An Alternative to the Divine Command Theory
The Euthyphro dilemma has been mentioned a few times already on this blog, but I’ll summarize it once more for those who don’t remember. The basic question is this: Are morally good acts commanded by God because they are good, or are they good because they are commanded by God? It is a dilemma because neither option looks very attractive to the theist. If God commands acts because they are already good, then morality is something that exists independently from God to which even he is accountable. If they are good because God commands them, then they seem arbitrary, and he could, for example, command the torturing of children for fun and it would become good. (Feel free to substitute “willed by” for “commanded by” if you prefer…the same problem remains).
The typical Christian response, although usually claiming to be a third route, is to say that good acts are good because they are rooted in God’s will, but that this isn’t bad or arbitrary because God’s benevolent nature is such that he would not command anything like the torturing of children for fun. This is a form of divine command theory, or theological voluntarism. On this view, a moral duty just is something that is commanded or willed by God. When we use the word “right,” we are referring to “a thing that is (or would be) commanded by a good God.” (For more detail on this, see R.M. Adams - A New Divine Command Theory).

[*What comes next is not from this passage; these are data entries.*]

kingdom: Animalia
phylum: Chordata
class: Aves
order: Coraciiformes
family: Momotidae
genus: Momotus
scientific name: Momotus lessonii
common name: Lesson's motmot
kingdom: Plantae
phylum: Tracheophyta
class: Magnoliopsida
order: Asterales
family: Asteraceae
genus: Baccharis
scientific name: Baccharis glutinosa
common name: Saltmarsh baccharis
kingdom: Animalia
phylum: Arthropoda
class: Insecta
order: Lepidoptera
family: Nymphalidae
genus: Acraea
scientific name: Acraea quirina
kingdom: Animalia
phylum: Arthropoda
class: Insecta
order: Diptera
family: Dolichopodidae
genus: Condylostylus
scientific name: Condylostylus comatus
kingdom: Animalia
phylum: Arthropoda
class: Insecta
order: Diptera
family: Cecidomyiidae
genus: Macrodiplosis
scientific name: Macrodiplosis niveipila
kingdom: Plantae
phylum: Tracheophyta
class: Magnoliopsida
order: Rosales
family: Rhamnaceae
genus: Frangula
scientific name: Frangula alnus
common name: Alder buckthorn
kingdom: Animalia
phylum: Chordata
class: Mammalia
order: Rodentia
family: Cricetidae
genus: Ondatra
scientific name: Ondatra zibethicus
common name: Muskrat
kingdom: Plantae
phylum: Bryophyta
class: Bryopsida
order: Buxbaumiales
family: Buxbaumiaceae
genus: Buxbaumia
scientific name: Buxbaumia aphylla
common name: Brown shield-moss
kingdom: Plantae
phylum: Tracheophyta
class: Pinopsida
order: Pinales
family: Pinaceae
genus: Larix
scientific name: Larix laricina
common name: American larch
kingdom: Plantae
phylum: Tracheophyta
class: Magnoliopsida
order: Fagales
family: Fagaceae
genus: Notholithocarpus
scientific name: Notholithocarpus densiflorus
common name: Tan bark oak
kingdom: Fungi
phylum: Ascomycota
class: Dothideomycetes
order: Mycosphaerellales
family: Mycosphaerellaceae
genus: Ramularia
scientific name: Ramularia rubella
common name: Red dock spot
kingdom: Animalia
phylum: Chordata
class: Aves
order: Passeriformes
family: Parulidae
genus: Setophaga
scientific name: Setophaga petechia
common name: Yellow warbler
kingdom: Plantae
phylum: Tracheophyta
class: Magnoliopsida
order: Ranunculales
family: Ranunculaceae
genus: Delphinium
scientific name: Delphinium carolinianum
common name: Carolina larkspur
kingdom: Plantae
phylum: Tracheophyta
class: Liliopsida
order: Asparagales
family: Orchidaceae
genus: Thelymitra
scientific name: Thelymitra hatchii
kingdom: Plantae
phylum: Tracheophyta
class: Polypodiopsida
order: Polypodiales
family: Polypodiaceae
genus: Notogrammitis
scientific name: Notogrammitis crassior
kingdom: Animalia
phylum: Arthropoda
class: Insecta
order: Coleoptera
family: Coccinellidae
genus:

This is about the only response that you will see given by evangelical theologians and philosophers, but my eyes were opened the other day to the alternative approach, one advocated by my teacher David McNaughton, and Richard Swinburne. On this view, there are a few necessary and a priori knowable moral truths, such as ‘cruelty is wrong’ and ‘gratitude is due to benefactors’, to which even God is bound, much the way he is bound by mathematical and logical truths. He therefore cannot make it true that the torturing of children for fun is right (since it is cruel) anymore than he can make it true that 2+2=5 or create a square circle. On this view, moral duties such as not being cruel or showing gratitude are good in and of themselves, necessarily. On the other hand, some of the other things that are commanded by God, such as the dietary laws of the Old Testament, or duties such as tithing, are not moral duties in and of themselves, but they are moral duties for us because God has commanded them and we stand to him in the relationship of someone who receives blessings to a benefactor and we therefore have a moral duty to follow his commands. This is similar to the father who asks something of his son. What the father asks the son to do may not be a moral duty in itself, but it is a duty for the son to show gratitude and respect to his father by doing things he asks (assuming of course that the father has been a good father in general and is not asking for something that contradicts another moral duty the son is bound to…for a helpful discussion of these sorts of situations, see Ross’ distinction between prima facie duties and duties proper in the excerpt What Makes Right Acts Right?)
As I said, I am new to this view so I may have not expressed it very clearly, but hopefully you can get the general idea. This is definitely an area I want to do more serious thinking about, and I welcome any comments.